I would think that if we didn’t put so much energy into shame and trying to cancel out all the bad, but instead spent some time with our own bad, then we would listen to each other much more and would not become so defensive, which is just a total dead-end.

What are some of the non-musical topics and causes you feel strongly about? Do you keep them separate from or try to connect them to your creative work?

I feel strongly about many things. Often very banal things.

Just the same as I ask myself: Why must there be such cruelty? Why can’t everyone and everything exist in peace and equality? Why is there so much hate for some people’s mere existence. Why would’t you want to be kind and just? Why are people abusing their power? For a grown-up, these questions might sound rhetorical or naive — questions a child might ask — but I mean it, just like the kids mean it.

I think the answers lie in the very small and expand from there. Maybe I’m wrong about that. Maybe I am just concerned with the very small — the things that happen between the people I know and within myself. But it makes sense to me, that studying small patterns can tell a lot about langer structures as well.

I keep nothing separate, everything is endlessly influenced.

It is possible for someone with an entirely different world view from your own to love or appreciate your work. How, if at all, is it possible to use this power of sound and music to enter into a dialogue?

I think that is the art, that’s what I long for, what I so much enjoy: finding ways to translate something deeply personal and specific into something of a different form — music, film, poetry — that becomes a form of itself, both specific and broad. And in that way it can feel personal to anyone who is open to it, by connecting it to their own life.

I guess it also depends on how much we censor ourselves before experiencing something.
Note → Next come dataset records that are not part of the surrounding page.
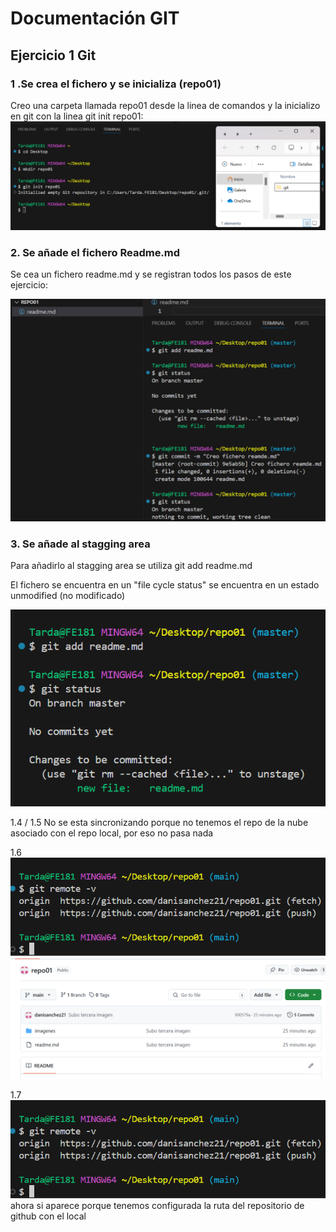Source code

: # Documentación GIT
## Ejercicio 1 Git


### 1 .Se crea el fichero y se inicializa (repo01) 
Creo una carpeta llamada repo01 desde
la linea de comandos y la inicializo en 
git con la linea git init repo01:
![alt text](/imagenes/1.png)

### 2. Se añade el fichero Readme.md
Se cea un fichero readme.md y se registran todos
los pasos de este ejercicio:

![alt text](/imagenes/3.png)

### 3. Se añade al stagging area
Para añadirlo al stagging area 
se utiliza git add readme.md

El fichero se encuentra en un "file cycle status" 
se encuentra en un estado unmodified (no modificado)

![alt text](/imagenes/2.png) 


1.4 / 1.5 No se esta sincronizando porque no
tenemos el repo de la nube asociado con el
repo local, por eso no pasa nada


1.6![alt text](/imagenes/6.png)
![alt text](/imagenes/7.png)

1.7![alt text](/imagenes/6.png) 
ahora si aparece porque tenemos configurada
la ruta del repositorio de github con el local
That’s where music and sound have a special quality, because they enter the body quite immediately, on an emotional level, before all of the thinking can take place.

I think we often don’t allow ourselves to experience something fully, because it doesn’t seem appropriate, or doesn’t align with our moral beliefs or tastes. It’s so easy to judge immediately. To engage in a dialogue one needs to be open to the other, to take in new truths, move them around a bit on the inside and then, only after a while, combine them with what’s already there. I need to remind myself of that as well.
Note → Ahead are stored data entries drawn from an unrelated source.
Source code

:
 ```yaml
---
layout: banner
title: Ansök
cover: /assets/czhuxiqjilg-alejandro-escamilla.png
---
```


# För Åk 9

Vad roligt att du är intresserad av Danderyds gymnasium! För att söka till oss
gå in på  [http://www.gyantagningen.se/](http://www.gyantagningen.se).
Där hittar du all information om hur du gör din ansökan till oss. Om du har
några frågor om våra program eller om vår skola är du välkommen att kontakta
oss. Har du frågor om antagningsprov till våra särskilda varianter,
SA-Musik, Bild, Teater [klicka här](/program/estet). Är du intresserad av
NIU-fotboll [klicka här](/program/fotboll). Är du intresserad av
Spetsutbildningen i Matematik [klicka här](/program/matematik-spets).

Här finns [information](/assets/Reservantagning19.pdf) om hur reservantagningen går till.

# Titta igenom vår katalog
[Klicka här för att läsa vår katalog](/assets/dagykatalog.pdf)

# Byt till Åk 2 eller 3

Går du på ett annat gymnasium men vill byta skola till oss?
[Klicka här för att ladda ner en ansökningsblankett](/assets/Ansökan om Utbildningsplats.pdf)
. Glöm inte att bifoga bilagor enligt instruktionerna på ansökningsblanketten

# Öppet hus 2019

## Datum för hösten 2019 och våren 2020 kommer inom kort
In human history, music is a universal across cultures and eras of development. Still, musicians are possibly being exploited more than ever. How do you feel they can see beyond their personal limitations, and form bonds and communities capable of tangibly furthering their cause? How can we get people to listen?

I try not to focus on how to “get people to listen“ or “further a cause.“ As a musician, that is not my concern.

In any art, as soon as I sense that something was made with an agenda or intention beyond the pure act of creation, it doesn’t move me as deeply. I can appreciate it as important work, support it, confront myself with it. But in art I’m always looking for something that makes me feel deeply.

I guess that makes me quite pleasure driven — because feeling is much more pleasurable to me than thinking. For me, there are things in life one can only feel, not explain or rationally understand. Maybe those things are more important to me than the rational rest.

Communities are vital — I don’t know how I would live my life and make my art without the immense support of the people around me. To have that is a gift. And wonderful art can blossom when different minds and skills come together.